« Les enfants de la Volga », Gouzel Iakhina

Cette rentrée littéraire nous permet de continuer notre exploration de la littérature russe avec ce roman, consacré aux Allemands de la Volga. Invitées au 18ème siècle par la tsarine Catherine II de Russie à venir s’installer sur les rives du fleuve pour cultiver ses terres, ils ont conservé leur langue et leur culture jusqu’au milieu du 20ème siècle, entre pression pour leur assimilation, méfiance et tentation de l’exil. 


Dans le petit village de Gnadenthal, Jakob Bach est instituteur auprès des Allemands de la Volga. Un jour, il est invité à enseigner l’allemand à Klara, une jeune fille vivant dans une ferme isolée de l’autre côté du fleuve. Tombés amoureux, ils vont s’installer dans la ferme et y vivre, au fil des saisons, en autarcie. À la suite d’un viol commis par des hommes de passage, Klara tombe enceinte et met au monde une petite fille, Anntche avant de mourir en couches. Dévasté, Bach décide alors de se couper du monde, ayant déjà renoncé à la parole, pour se consacrer exclusivement à Anntche. Son seul lien avec son village natal sont les contes qu’il écrit pour les autorités communistes afin de pouvoir obtenir le lait nécessaire à sa fille. Mais bientôt, ces contes, qui reprennent le folklore local, commencent à s’incarner dans la réalité, pour le meilleur et pour le pire. Et alors que la situation locale évolue, Anntche grandit et sa curiosité rend l’isolement à la ferme de plus en plus précaire. 

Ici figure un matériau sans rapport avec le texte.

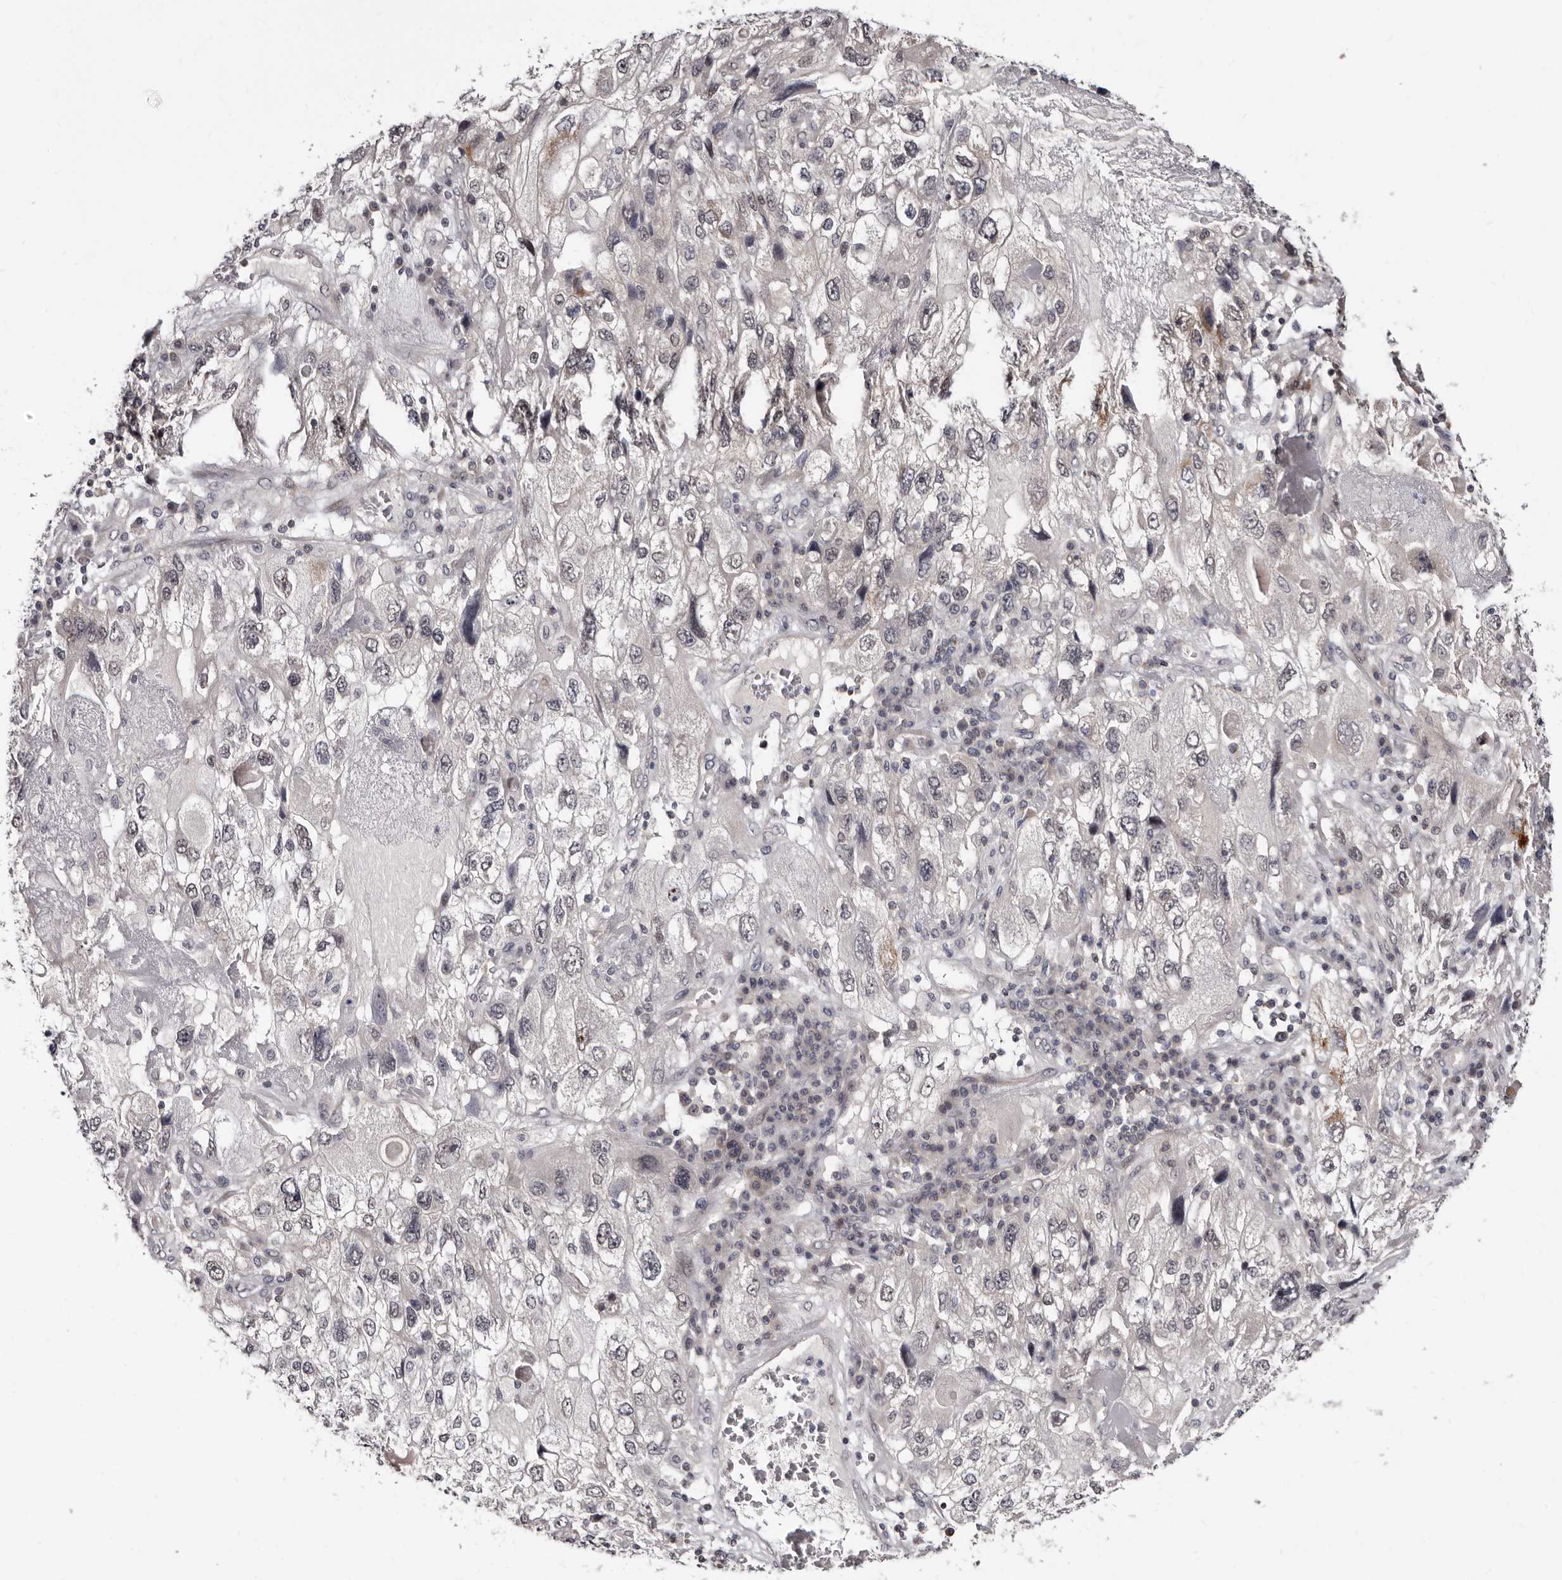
{"staining": {"intensity": "negative", "quantity": "none", "location": "none"}, "tissue": "endometrial cancer", "cell_type": "Tumor cells", "image_type": "cancer", "snomed": [{"axis": "morphology", "description": "Adenocarcinoma, NOS"}, {"axis": "topography", "description": "Endometrium"}], "caption": "Tumor cells are negative for protein expression in human endometrial cancer (adenocarcinoma).", "gene": "PHF20L1", "patient": {"sex": "female", "age": 49}}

« Les enfants de la Volga » est un roman réellement foisonnant. Il entremêle roman, poésie et merveilleux du conte dans le cadre historique méconnu des Allemands de la Volga et de leur intégration à la Russie communiste. S’il peut dérouter dans ses premières pages, il parvient néanmoins à emporter le lecteur dans cette communauté si particulière, prise en étau entre Allemagne et Russie à une époque charnière du 20ème siècle. Le roman est porté par la plume magnifique de Gouzel Iakhina dont les évocations pleines de poésie de la nature et de ses évolutions au fil des saisons nous transportent aux côtés de Bach, Klara et Anntche. Un univers d’autant plus contemplatif et évocateur qu’il est marqué par le silence des personnages. L’autrice parvient à créer une atmosphère particulière à son livre, un peu dans la veine des contes que Bach va être amené à écrire, entre réel et merveilleux. Ainsi les habitants de Gnadenthal apparaissent tellement typés qu’ils pourraient constituer des personnages de contes. Celui de Bach n’est pas en reste, en ermite muet capable de se perdre dans des errances et divagations non dépourvues d’une dimension fantastique. Et le passage de la colonie sous le giron communiste et sa doxa si particulière et tournant le dos au passé ne va pas arranger les choses. À tel point que le lecteur n’en est pratiquement pas surpris quand les contes de Bach commencent à s’incarner dans la réalité. Une réalité bien sûr marquée du sceau de la propagande communiste, avec ses récoltes merveilleuses et sa prospérité merveilleuse, dignes d’un conte de fée, qui cache en fait la famine et la misère entrainées par les réquisitions, la collectivisation et les purges staliniennes.

« Les enfants de la Volga », Gouzel Iakhina, Noir sur Blanc, 512 pages.